ShinkaEvolve works best when the task boundary is explicit: one initial program, one evaluator, one results directory, and a search loop that mutates code while preserving correctness.


Task Contract

Every runnable task centers on two files:

File Purpose
initial.<ext> Seed program with mutable code regions
evaluate.py Evaluation harness that executes candidates, validates outputs, returns metrics

At minimum, the evaluator surfaces a combined_score and whether the candidate is functionally correct.

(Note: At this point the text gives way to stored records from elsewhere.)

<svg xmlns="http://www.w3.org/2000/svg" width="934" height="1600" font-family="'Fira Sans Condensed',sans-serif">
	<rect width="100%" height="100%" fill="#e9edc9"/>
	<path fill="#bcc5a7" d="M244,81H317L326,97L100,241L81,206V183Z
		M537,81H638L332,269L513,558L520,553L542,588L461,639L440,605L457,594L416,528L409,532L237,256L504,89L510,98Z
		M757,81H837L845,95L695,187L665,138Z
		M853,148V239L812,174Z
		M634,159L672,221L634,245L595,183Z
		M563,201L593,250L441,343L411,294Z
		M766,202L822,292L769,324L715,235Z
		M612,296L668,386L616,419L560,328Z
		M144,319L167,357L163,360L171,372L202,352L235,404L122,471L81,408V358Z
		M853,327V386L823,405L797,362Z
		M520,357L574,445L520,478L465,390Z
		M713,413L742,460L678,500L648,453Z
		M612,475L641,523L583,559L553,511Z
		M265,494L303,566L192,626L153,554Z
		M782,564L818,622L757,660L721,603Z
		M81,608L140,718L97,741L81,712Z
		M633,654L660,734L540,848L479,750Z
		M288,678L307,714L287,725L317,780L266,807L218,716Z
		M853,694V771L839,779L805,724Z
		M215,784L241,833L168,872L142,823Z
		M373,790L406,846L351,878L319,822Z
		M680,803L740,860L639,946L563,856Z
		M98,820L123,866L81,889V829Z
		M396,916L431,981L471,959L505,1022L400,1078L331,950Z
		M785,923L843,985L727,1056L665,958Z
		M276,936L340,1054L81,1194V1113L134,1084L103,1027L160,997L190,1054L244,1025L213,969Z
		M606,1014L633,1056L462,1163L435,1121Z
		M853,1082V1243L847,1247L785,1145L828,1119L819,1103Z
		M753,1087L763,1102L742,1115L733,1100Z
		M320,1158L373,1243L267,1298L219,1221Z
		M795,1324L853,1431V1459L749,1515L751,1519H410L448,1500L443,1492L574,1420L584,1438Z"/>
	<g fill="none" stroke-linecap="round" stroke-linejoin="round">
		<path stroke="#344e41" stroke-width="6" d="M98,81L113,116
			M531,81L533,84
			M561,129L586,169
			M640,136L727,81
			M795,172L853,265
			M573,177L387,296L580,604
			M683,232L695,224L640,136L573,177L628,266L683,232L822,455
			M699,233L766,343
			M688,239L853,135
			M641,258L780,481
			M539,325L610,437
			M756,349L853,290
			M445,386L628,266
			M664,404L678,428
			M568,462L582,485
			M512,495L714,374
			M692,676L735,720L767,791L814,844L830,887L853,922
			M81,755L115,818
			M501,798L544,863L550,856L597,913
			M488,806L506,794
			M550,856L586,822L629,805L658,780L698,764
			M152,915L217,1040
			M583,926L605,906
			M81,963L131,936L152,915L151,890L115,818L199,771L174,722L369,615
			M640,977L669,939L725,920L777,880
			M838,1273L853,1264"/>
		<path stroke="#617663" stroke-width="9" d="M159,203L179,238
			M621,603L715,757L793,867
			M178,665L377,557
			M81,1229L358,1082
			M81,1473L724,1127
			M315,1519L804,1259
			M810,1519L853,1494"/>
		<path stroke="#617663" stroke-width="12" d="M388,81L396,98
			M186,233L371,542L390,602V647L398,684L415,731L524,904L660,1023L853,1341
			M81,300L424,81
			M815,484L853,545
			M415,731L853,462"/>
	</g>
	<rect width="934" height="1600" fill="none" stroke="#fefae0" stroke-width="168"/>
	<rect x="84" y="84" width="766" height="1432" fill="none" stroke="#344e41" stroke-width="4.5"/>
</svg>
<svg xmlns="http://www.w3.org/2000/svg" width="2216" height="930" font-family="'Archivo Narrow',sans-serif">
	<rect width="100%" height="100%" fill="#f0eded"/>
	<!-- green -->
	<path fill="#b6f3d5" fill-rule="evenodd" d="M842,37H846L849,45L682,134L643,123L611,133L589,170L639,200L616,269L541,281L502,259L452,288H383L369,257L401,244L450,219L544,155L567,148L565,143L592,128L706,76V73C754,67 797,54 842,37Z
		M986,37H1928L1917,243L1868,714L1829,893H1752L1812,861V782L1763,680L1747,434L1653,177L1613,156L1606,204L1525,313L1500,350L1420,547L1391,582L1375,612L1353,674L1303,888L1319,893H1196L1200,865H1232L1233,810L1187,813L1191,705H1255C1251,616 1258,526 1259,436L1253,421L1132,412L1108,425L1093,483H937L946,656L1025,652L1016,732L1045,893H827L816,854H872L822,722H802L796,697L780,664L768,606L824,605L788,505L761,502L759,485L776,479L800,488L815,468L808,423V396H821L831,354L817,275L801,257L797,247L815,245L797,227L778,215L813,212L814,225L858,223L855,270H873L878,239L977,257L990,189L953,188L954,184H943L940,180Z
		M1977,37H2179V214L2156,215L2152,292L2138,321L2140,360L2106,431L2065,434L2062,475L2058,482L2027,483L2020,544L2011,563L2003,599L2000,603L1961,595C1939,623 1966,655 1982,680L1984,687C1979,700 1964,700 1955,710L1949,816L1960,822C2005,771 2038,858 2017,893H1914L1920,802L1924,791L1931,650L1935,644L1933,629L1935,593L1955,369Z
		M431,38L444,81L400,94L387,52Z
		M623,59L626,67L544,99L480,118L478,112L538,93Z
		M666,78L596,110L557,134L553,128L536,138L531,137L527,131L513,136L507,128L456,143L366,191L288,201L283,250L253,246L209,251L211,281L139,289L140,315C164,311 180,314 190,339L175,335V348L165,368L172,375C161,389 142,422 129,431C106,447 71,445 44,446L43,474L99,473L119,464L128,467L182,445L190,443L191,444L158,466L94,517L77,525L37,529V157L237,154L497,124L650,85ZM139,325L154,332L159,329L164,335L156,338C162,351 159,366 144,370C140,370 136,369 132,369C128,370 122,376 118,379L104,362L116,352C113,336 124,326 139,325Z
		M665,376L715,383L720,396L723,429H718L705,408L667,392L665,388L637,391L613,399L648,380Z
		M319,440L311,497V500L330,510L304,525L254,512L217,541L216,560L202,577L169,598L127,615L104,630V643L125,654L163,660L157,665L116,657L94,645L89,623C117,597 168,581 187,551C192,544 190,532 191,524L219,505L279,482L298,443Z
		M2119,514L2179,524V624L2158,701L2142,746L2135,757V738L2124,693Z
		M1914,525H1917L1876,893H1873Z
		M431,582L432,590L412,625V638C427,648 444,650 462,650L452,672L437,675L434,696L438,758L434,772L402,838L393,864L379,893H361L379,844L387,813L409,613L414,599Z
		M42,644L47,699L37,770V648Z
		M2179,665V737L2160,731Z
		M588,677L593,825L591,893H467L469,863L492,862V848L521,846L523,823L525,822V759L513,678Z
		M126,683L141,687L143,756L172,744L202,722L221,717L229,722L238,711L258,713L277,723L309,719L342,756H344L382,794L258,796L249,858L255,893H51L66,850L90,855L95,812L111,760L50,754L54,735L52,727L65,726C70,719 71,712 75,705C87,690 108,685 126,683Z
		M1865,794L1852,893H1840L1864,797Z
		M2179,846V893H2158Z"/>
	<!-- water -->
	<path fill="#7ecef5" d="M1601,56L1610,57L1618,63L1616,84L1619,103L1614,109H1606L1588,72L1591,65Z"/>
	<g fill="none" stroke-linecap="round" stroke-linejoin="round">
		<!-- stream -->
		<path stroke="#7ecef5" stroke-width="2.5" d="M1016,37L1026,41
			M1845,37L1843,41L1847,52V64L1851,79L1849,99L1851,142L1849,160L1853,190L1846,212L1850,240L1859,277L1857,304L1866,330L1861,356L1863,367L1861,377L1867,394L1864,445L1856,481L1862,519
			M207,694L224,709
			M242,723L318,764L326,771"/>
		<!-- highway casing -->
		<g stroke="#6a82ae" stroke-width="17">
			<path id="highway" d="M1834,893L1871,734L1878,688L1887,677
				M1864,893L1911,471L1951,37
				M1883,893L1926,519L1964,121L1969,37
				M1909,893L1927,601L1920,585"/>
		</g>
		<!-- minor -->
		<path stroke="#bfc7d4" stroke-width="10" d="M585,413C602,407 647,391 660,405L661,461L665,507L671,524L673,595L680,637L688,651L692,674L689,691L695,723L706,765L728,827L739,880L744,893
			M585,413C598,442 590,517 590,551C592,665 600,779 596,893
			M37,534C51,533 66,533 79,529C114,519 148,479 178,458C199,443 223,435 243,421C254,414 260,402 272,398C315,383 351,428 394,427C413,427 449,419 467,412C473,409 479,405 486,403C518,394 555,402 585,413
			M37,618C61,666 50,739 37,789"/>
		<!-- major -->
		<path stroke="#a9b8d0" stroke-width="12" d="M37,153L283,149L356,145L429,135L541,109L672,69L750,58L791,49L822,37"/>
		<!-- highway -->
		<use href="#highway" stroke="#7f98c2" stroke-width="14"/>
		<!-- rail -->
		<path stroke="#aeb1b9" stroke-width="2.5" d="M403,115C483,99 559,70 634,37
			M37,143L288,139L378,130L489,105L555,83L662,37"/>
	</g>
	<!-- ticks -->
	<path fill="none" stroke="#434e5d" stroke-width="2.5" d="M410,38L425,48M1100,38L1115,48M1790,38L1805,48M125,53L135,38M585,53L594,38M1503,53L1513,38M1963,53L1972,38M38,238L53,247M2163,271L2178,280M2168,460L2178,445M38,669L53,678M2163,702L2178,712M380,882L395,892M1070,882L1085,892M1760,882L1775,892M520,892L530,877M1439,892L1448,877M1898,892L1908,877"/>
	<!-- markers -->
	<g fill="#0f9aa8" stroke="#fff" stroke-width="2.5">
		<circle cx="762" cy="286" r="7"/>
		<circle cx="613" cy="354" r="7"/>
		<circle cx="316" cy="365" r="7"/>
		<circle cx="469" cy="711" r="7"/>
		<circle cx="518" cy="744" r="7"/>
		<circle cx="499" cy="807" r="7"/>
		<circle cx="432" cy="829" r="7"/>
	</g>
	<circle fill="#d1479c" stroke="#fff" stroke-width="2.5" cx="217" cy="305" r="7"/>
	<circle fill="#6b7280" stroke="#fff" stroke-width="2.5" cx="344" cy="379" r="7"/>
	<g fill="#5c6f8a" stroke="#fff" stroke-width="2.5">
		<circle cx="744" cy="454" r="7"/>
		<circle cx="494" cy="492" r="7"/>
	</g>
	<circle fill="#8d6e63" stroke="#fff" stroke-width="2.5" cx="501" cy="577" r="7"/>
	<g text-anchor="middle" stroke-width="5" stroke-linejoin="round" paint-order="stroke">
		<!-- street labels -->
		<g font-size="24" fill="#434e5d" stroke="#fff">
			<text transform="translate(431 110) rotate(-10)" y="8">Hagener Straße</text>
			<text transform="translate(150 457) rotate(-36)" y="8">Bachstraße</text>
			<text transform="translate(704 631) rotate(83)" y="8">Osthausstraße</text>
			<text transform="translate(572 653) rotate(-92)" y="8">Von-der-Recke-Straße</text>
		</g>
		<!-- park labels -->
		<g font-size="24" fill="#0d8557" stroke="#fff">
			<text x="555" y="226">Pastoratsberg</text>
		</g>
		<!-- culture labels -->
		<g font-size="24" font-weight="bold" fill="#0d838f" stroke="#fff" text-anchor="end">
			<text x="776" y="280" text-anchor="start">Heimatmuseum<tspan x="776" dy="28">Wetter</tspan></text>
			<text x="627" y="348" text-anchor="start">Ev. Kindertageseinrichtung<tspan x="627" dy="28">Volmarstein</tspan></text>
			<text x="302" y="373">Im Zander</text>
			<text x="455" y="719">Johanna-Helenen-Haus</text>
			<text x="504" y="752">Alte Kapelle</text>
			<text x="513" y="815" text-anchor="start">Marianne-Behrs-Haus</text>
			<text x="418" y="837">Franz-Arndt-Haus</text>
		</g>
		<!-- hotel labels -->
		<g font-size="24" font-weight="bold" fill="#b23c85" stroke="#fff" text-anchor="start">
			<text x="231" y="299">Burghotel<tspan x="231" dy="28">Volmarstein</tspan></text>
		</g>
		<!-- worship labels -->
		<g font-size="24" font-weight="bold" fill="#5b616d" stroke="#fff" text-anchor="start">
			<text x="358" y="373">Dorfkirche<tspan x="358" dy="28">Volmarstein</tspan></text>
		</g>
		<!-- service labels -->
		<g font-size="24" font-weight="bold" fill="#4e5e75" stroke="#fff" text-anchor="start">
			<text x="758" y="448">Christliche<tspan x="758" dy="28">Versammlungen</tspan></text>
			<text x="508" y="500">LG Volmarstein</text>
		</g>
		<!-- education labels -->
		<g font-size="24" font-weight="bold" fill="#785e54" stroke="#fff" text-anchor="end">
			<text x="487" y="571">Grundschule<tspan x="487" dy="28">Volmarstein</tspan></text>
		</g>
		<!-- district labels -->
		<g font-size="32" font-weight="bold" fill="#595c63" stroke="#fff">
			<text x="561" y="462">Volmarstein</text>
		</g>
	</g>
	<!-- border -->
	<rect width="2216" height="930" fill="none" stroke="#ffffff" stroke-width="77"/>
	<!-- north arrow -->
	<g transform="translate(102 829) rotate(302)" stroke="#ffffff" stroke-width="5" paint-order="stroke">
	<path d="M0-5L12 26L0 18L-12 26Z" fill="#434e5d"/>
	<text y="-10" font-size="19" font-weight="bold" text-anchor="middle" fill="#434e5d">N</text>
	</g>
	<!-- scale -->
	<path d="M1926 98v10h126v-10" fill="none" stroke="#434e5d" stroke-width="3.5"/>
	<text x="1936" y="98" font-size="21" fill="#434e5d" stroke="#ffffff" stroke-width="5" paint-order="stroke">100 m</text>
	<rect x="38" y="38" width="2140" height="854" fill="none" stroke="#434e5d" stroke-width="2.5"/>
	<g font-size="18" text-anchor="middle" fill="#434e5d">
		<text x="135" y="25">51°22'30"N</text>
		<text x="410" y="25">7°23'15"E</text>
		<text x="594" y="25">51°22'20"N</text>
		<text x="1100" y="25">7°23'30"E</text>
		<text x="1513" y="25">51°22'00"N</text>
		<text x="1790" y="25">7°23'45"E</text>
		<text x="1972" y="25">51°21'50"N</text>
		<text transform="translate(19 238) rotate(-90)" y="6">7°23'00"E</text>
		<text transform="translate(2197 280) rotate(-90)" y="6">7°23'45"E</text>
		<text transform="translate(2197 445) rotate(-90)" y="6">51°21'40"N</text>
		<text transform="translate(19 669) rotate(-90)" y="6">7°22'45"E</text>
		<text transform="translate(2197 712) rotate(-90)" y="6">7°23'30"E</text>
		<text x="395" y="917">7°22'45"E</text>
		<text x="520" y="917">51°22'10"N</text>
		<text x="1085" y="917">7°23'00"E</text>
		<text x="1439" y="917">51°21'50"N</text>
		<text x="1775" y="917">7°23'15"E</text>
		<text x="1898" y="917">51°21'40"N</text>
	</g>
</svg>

This creates a stable interface for both the Hydra launcher and the task-directory CLI.


Evolution Loop

Each generation follows the same loop:

  1. Sample a parent or inspiration context from the database and archive
  2. Ask one or more LLMs to propose a patch or full candidate program
  3. Validate and materialize the candidate
  4. Run the evaluator and collect metrics
  5. Persist the result into the program database
  6. Update archive state, island state, and optional meta-memory

The async runner overlaps proposal generation and evaluation to keep worker slots busy when LLM sampling is slower than the evaluator.


Runtime Layers

The runtime splits into three major configuration domains:

Domain Controls
EvolutionConfig Mutation behavior, model selection, budgets, prompt evolution, async proposal controls
DatabaseConfig Archive sizing, island behavior, migration, parent selection, archive ranking
JobConfig variants Where and how candidate programs are executed

See Configuration for field-level reference.


Archives and Islands

The database stores both the current population and derived state used to guide future sampling:

  • Global archive of high-value programs
  • Island-local populations to preserve diversity
  • Migration settings for cross-island transfer
  • Parent and inspiration selection strategies

This mechanism lets Shinka balance local exploitation with broader search over qualitatively different candidate programs.


Prompt Co-Evolution

Shinka can evolve not only programs but also the system prompts that generate them:

  • System-prompt archive
  • Prompt mutation operators
  • Prompt sampling controls
  • Prompt fitness tracking over time

Use prompt co-evolution when task quality depends heavily on mutation style or when different prompts unlock distinct improvement modes.


Execution Modes

Mode Description
Local current interpreter Default; runs in active Python env
Local sourced environment Via activate_script
SLURM + Conda Conda-backed cluster environments
SLURM + Docker Container-backed cluster jobs

This keeps the search loop decoupled from the execution environment of the candidate code.


Results and Inspection

Each run writes artifacts into a results directory:

  • Persisted program records and metrics
  • Candidate code snapshots and diffs
  • Timing metadata
  • Prompt-evolution artifacts when enabled

Inspect results through the built-in WebUI, notebooks in the examples directory, or custom post-processing scripts.